Transitioning from Prohibited to Compliant Architectures

If your current model inventory includes systems that border on prohibited practices, you must execute a technical pivot to bring your architecture into compliance. This transition requires a systematic approach to model retraining, feature engineering, and deployment constraints.

Isolating and Removing Toxic Features

For systems that currently rely on social scoring or profiling, the first step is feature isolation. You must audit your feature stores and remove any data points that aggregate unrelated behavioral data or exploit vulnerabilities. For example, if a credit risk model currently ingests social media sentiment data, you must strip those features from the pipeline. Retrain the model using only objective, verifiable financial data. This process often results in a temporary drop in model accuracy, which engineering teams must communicate to stakeholders as the necessary cost of regulatory compliance.

Implementing Consent-Driven Data Ingestion

To resolve issues related to untargeted biometric scraping, teams must overhaul their data ingestion pipelines. Move away from bulk web scraping and implement consent-driven data collection mechanisms. If you require facial images for identity verification models, you must build user interfaces that explicitly request and document user consent before capturing biometric data. Update your ETL pipelines to automatically reject any image data that lacks a cryptographic signature verifying user consent. This ensures your training datasets remain uncontaminated by prohibited scraping practices.

Redefining the Deployment Context

In some cases, a model can be saved by strictly redefining its deployment context. If you have an emotion recognition model currently deployed in a workplace setting, you must immediately disable it for those users. However, if the same model architecture can be repurposed for a permitted use case, such as a safety-critical driver monitoring system, you can migrate the model to the new context. This requires implementing hard technical constraints, such as API rate limits and geographic fencing, to guarantee the model cannot be accessed by enterprise HR departments or educational institutions.

Frequently Asked Questions

What is the difference between a provider and a deployer?

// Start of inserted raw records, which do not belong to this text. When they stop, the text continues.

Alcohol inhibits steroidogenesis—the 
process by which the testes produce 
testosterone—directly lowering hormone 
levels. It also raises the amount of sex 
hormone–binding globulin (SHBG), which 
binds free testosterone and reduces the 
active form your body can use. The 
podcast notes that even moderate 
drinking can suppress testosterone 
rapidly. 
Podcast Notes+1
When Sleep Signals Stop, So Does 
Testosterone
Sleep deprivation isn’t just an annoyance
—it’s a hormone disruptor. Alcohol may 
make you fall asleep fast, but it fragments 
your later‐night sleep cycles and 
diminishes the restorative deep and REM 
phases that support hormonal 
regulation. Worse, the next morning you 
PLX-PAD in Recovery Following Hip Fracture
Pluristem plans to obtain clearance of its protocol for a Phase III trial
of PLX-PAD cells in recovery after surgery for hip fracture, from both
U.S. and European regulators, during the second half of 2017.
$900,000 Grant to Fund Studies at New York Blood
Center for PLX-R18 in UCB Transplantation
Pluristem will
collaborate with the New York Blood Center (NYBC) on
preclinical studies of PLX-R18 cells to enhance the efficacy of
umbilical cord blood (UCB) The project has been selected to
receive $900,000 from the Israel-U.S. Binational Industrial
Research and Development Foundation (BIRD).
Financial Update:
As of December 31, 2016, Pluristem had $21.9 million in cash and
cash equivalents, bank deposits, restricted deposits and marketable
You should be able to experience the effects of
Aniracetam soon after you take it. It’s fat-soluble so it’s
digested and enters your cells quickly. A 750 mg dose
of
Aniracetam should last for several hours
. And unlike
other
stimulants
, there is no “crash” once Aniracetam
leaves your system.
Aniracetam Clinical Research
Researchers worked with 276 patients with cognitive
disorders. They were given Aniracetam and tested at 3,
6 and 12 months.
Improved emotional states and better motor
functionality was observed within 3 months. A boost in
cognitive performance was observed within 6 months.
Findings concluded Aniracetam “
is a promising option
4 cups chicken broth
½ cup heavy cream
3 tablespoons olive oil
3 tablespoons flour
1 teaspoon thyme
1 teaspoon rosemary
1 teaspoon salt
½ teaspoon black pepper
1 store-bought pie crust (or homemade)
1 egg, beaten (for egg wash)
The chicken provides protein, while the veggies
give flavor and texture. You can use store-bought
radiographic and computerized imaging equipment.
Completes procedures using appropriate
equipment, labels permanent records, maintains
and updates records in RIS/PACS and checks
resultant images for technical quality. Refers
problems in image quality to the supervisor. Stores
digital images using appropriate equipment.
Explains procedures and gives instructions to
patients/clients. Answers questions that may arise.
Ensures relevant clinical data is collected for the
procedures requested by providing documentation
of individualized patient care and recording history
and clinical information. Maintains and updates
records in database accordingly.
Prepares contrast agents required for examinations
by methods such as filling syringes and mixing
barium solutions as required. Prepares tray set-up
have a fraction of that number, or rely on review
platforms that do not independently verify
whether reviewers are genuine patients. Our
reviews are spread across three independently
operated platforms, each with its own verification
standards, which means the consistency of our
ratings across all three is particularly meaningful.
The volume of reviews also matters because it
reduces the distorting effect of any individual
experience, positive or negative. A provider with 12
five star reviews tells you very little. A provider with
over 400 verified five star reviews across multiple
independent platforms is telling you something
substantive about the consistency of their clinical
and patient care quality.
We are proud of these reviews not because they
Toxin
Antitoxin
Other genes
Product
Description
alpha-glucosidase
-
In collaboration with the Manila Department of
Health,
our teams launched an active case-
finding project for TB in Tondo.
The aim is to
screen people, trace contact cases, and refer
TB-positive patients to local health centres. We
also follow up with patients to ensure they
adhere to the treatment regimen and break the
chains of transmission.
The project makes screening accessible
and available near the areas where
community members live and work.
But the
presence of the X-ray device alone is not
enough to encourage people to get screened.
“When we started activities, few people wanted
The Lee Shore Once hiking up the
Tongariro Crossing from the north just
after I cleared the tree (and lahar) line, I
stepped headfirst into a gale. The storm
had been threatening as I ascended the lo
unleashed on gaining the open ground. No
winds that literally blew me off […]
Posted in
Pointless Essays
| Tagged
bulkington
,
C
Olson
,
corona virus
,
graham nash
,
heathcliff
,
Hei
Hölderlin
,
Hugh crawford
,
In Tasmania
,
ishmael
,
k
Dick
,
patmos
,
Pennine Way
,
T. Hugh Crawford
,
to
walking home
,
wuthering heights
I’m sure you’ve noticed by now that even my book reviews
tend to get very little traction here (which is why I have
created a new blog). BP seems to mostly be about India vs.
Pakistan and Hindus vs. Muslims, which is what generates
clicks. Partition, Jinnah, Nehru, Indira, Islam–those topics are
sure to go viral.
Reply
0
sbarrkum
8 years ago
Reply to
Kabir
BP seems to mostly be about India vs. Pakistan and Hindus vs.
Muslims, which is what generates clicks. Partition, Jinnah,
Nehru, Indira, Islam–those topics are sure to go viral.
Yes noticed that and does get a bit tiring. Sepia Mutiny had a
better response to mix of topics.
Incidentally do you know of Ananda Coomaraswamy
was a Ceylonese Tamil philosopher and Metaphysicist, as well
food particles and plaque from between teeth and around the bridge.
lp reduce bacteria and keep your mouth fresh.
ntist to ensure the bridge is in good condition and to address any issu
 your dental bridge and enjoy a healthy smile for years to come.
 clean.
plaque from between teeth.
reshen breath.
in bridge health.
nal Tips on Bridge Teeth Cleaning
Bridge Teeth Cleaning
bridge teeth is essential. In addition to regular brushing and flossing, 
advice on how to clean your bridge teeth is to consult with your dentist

A provider develops an AI system and places it on the market under their own name or trademark, bearing the primary regulatory burden. A deployer uses an AI system under their authority in a professional context. Both parties have specific, legally binding compliance obligations under the EU AI Act, especially concerning high-risk systems.

Are open-source models exempt from the EU AI Act?

Open-source models are not entirely exempt from the regulation. If you fine-tune or deploy an open-source model for a high-risk or prohibited use case, you assume the regulatory responsibilities of a provider or deployer for that specific application. You cannot pass the liability upstream to the original open-source developers.

How does data residency impact EU AI Act compliance?

While the Act does not explicitly mandate EU data residency for all systems, proving compliance, data governance, and risk management is significantly easier when data remains within EU borders. Utilizing sovereign infrastructure avoids complex international data transfer mechanisms and ensures that regulators can easily audit your data provenance and processing pipelines.

What should engineering teams do before the August 2026 deadline?

Engineering teams must create a comprehensive AI system inventory, classify the risk tier of each model, and decommission any prohibited systems immediately. Furthermore, they must implement continuous risk management processes and establish rigorous data governance controls to ensure training datasets are representative, error-free, and fully documented before the August 2026 enforcement date.